その夜、夢の中で如来様が老婆の前に現れ、信心の大切さを説きました。目覚めた老婆は改心し、その後は熱心に善光寺を参詣するようになったといいます。
弁慶のねじり柱
源義経と共に旅をしていた武蔵坊弁慶が、善光寺を訪れた際、怒りに任せて本堂の柱をねじったと伝えられています。以来、本堂の東入口にある柱は、建て替えのたびに不思議とねじれてしまうのだそうです。
空を飛んだ柱
1313年、火災で焼失した善光寺の再建の際、大木を運ぶ途中で動かなくなってしまいました。すると、大木が突然天高く舞い上がり、善光寺に向かって飛んでいったと伝えられています。
残された台座の謎
1783年、浅間山の大噴火の際、善光寺の本堂から一体の仏様が飛び去り、戻ってこなかったといいます。現在も本堂の欄間には、仏像が消えた跡に台座(蓮台)だけが残っています。
幽霊の絵馬
長崎の中村吉蔵という男が善光寺参りをする途中、妻が亡くなってしまいました。しかし、渡し舟に乗ろうとしたとき、亡くなったはずの妻が現れ、赤ん坊に乳を与えます。その後、共に善光寺を参詣し、妻の姿は消えました。

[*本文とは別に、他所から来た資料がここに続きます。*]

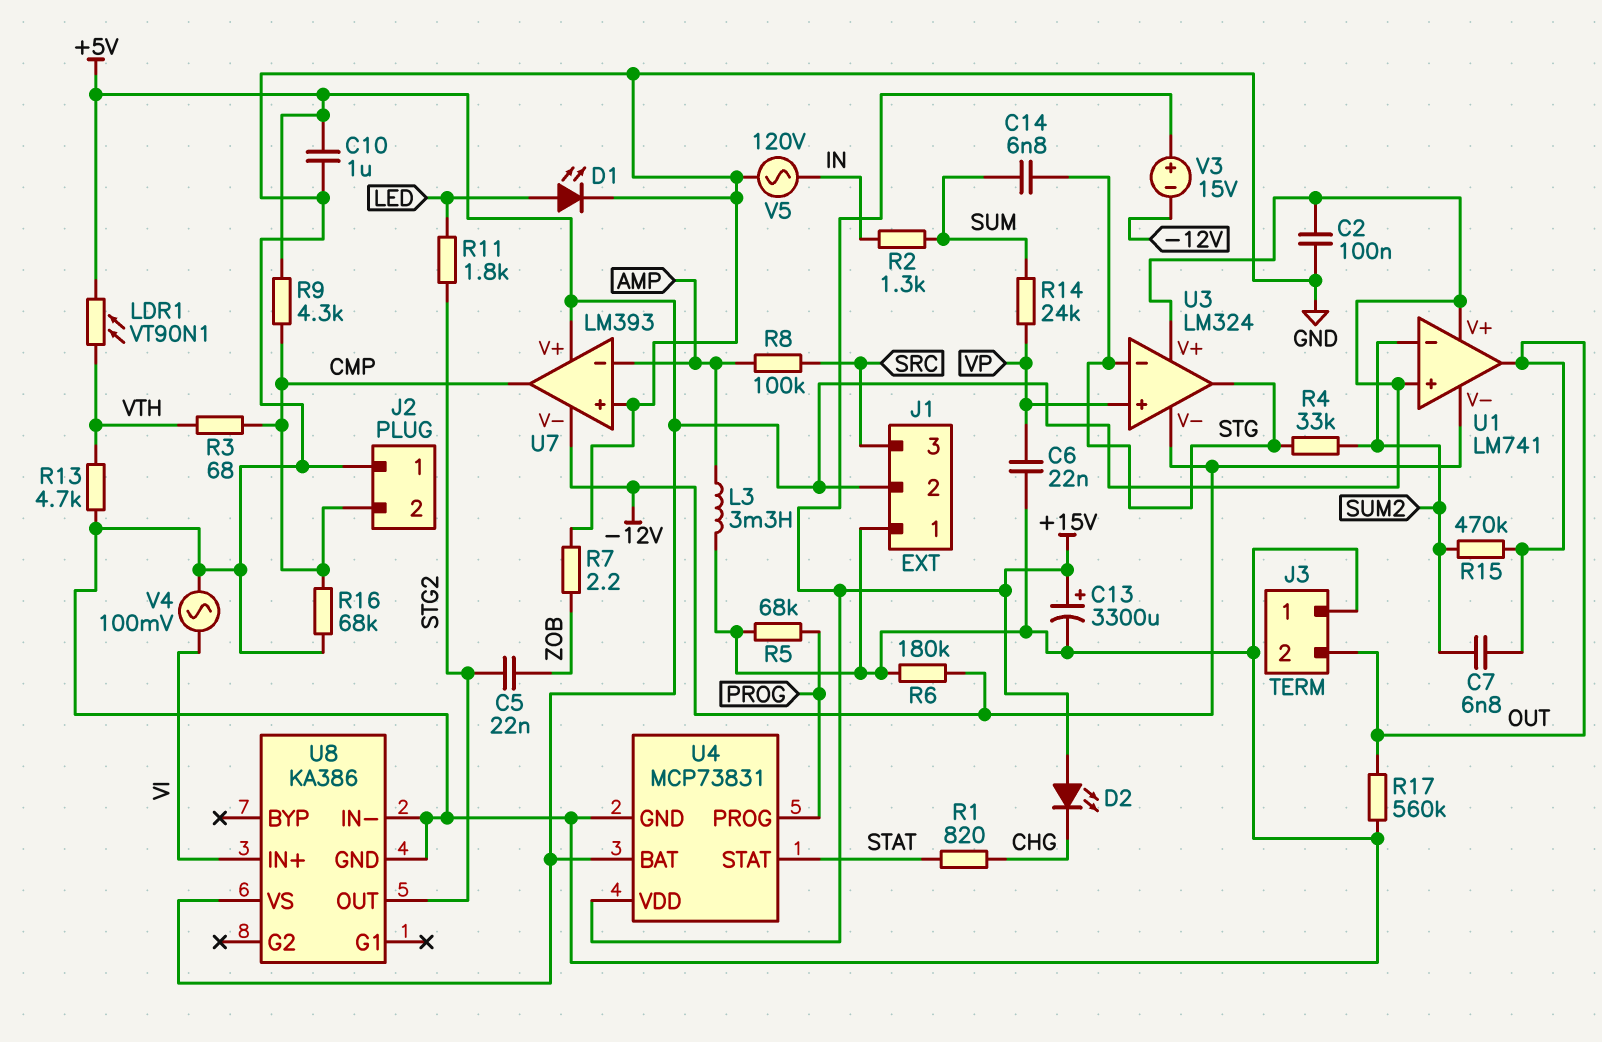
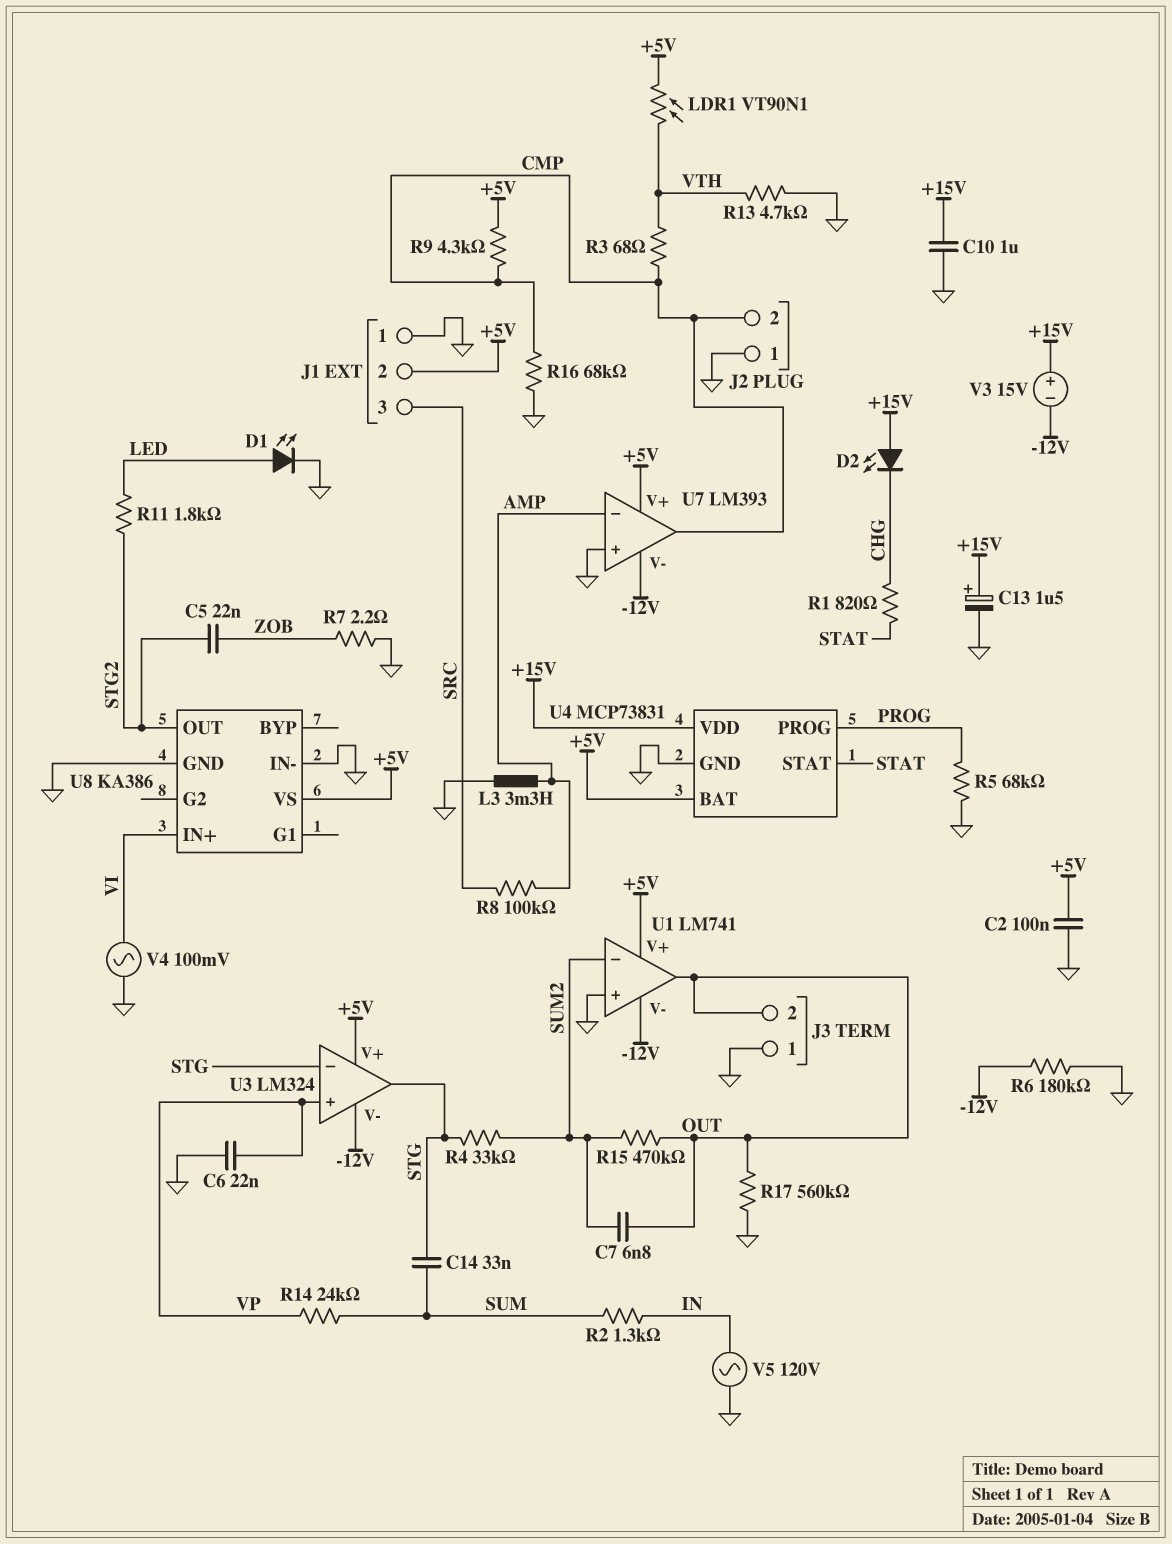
C10: 1uF (+5V, GND) -> 1uF (+15V, GND)
C13: 3300uF (plus +15V, minus GND) -> 1.5uF (plus +15V, minus GND)
C14: 6.8nF (STG, SUM) -> 33nF (STG, SUM)
U1 pin in+: +5V -> GND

吉蔵は、この奇跡を伝えるため、善光寺に幽霊の絵馬を奉納したと言われています。
まとめ
善光寺は、宗派を超えて広く信仰を集める歴史ある寺院です。東日本最大規模の本堂、秘仏「一光三尊阿弥陀如来」、御戒壇巡りなど、訪れる人々にさまざまな体験を提供しています。また、門前町のグルメやお土産も魅力的で、観光スポットとしても非常に人気があります。「一生に一度は善光寺詣り」と言われるほど、長い歴史の中で人々の信仰を集め続ける善光寺を、ぜひ訪れてみてください。